§ Data for the task:

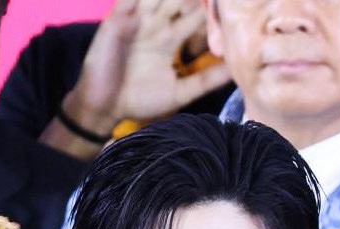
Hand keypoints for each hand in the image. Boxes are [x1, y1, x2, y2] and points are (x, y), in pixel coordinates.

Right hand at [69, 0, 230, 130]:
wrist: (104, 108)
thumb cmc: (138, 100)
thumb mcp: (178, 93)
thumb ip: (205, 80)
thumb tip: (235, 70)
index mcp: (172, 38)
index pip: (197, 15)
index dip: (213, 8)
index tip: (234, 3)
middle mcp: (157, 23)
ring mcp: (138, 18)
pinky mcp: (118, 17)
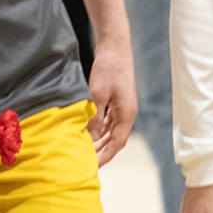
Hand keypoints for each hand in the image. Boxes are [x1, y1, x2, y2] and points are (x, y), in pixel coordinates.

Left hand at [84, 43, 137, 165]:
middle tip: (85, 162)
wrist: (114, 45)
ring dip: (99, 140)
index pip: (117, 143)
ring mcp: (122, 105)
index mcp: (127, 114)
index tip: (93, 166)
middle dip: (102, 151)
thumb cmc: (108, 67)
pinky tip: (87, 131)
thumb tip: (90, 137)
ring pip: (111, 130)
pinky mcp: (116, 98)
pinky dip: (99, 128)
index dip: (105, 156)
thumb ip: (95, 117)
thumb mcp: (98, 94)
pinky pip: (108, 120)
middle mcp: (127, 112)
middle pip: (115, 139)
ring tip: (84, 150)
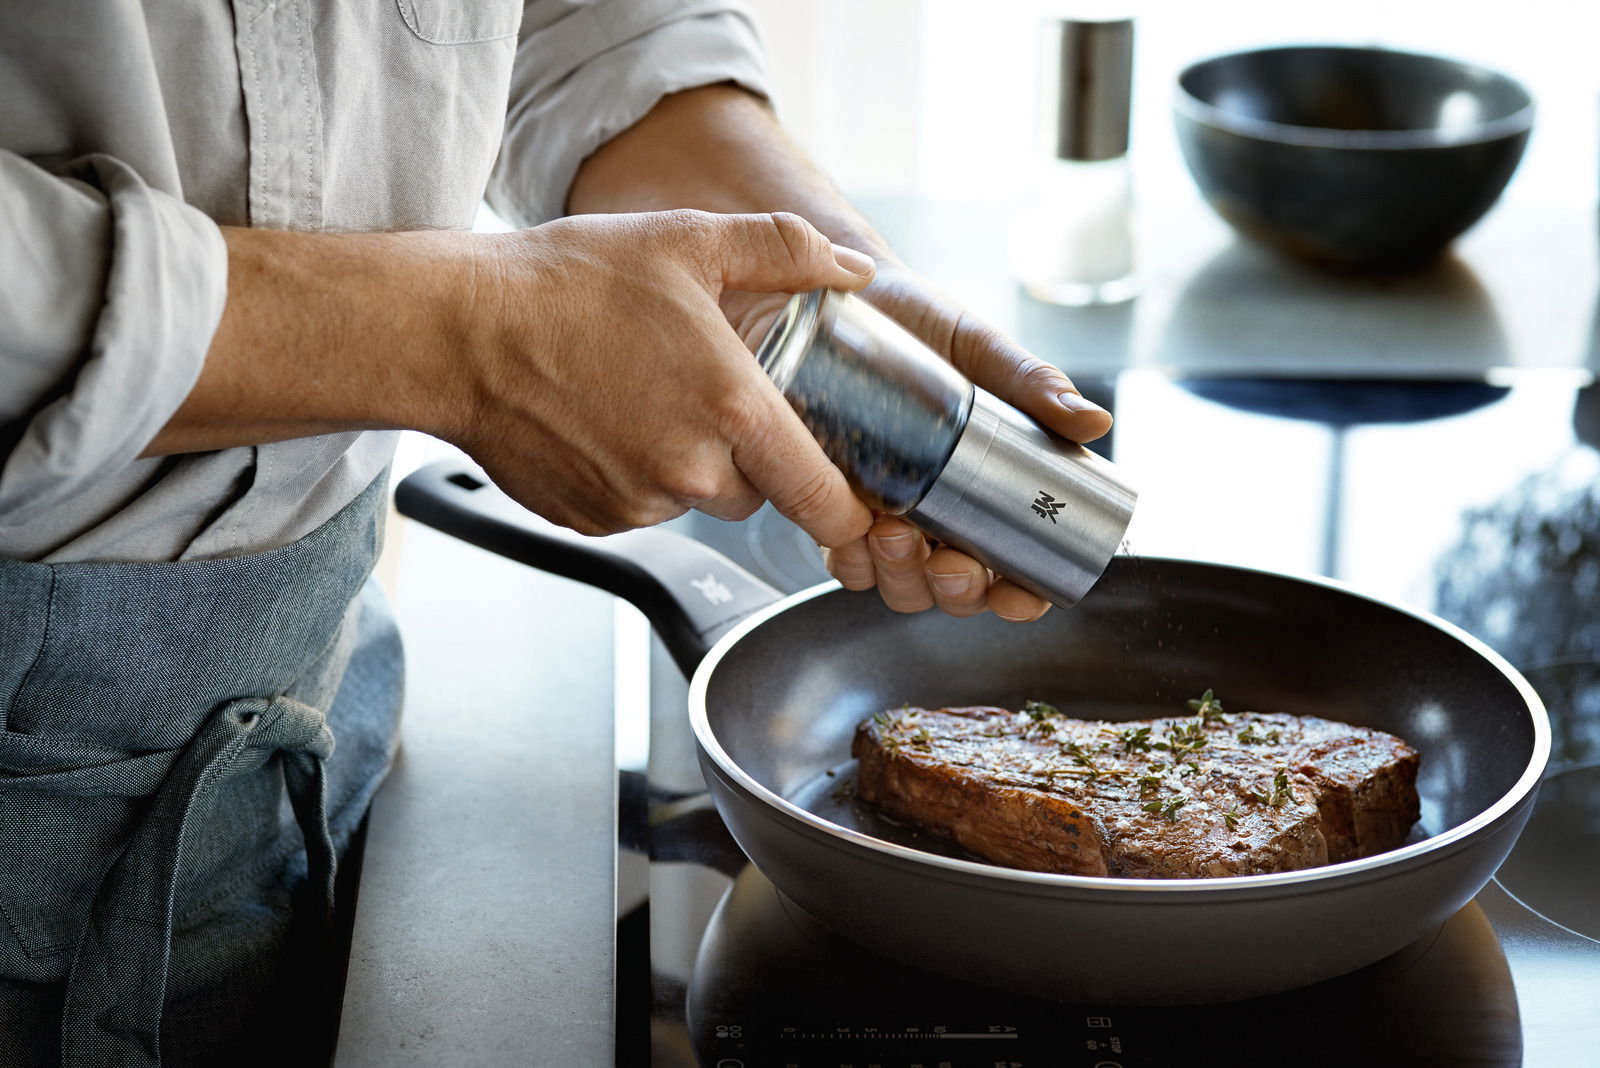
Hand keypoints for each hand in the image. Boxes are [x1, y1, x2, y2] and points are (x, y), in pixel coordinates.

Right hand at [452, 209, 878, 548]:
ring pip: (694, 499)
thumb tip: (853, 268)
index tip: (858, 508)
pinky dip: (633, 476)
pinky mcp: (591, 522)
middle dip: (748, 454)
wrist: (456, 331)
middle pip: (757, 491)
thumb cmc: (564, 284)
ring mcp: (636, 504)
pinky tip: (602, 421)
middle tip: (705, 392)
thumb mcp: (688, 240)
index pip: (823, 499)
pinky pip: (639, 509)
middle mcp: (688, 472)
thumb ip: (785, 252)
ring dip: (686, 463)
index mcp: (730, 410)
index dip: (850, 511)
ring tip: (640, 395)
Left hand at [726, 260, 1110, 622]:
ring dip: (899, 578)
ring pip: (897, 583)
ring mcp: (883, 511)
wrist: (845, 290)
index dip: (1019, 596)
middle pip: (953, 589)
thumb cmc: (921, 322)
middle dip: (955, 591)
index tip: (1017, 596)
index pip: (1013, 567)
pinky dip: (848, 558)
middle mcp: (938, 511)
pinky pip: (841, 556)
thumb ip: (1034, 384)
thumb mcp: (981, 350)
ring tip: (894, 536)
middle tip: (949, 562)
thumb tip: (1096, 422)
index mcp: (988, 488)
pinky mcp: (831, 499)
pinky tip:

§ Work item:
Set the pictures aside and transcribe the data above exactly.

§ Solution for this exercise:
Hand keypoints for each hand in the image. Boxes are [x1, y1, x2, y2] and points are (x, y), in pixel coordinates.

Right hand at [69, 0, 230, 130]:
wrist: (104, 108)
thumb cmc: (138, 100)
thumb mcp: (178, 93)
thumb ip: (205, 80)
thumb tip: (235, 70)
index mcp: (172, 38)
index pip: (197, 15)
index dip: (213, 8)
index tip: (234, 3)
middle mcp: (157, 23)
ring mcp: (138, 18)
pinky mcp: (118, 17)
Hand keypoints for each hand in the image. Boxes are [x1, y1, x2, y2] and points are (x, y), in pixel coordinates.

Left hand at [84, 43, 137, 165]:
middle tip: (85, 162)
wrist: (114, 45)
ring dip: (99, 140)
index pip: (117, 143)
ring mcp: (122, 105)
index mcp: (127, 114)
index tip: (93, 166)
middle dip: (102, 151)
thumb cmc: (108, 67)
pinky tip: (87, 131)
thumb tip: (90, 137)
ring pip: (111, 130)
pinky mcp: (116, 98)
pinky dip: (99, 128)
index dip: (105, 156)
thumb ip: (95, 117)
thumb mcp: (98, 94)
pinky pip: (108, 120)
middle mcp: (127, 112)
middle pip: (115, 139)
ring tip: (84, 150)
Hand keypoints for each hand in the image. Boxes are [x1, y1, x2, y2] and points are (x, y), in pixel coordinates.

Right hand at [452, 209, 878, 548]:
ring pip: (694, 499)
thumb tip: (853, 268)
index tip: (858, 508)
pinky dip: (633, 476)
pinky mcp: (591, 522)
middle dip: (748, 454)
wrist: (456, 331)
middle pip: (757, 491)
thumb cmc: (564, 284)
ring mcp: (636, 504)
pinky tip: (602, 421)
middle tip: (705, 392)
thumb mcp: (688, 240)
index pip: (823, 499)
pinky pip: (639, 509)
middle mcp: (688, 472)
thumb ip: (785, 252)
ring dip: (686, 463)
index mcp: (730, 410)
index dip: (850, 511)
ring tip: (640, 395)
Left hand at [726, 260, 1110, 622]:
ring dip: (899, 578)
ring pip: (897, 583)
ring mcp: (883, 511)
wrist: (845, 290)
index dip: (1019, 596)
middle pip: (953, 589)
thumb cmc: (921, 322)
middle dip: (955, 591)
index tip: (1017, 596)
index pip: (1013, 567)
pinky dip: (848, 558)
middle mcp: (938, 511)
pinky pip: (841, 556)
thumb ip: (1034, 384)
thumb mcp: (981, 350)
ring tip: (894, 536)
middle tip: (949, 562)
thumb tip: (1096, 422)
index mcp: (988, 488)
pinky mcp: (831, 499)
pinky tip:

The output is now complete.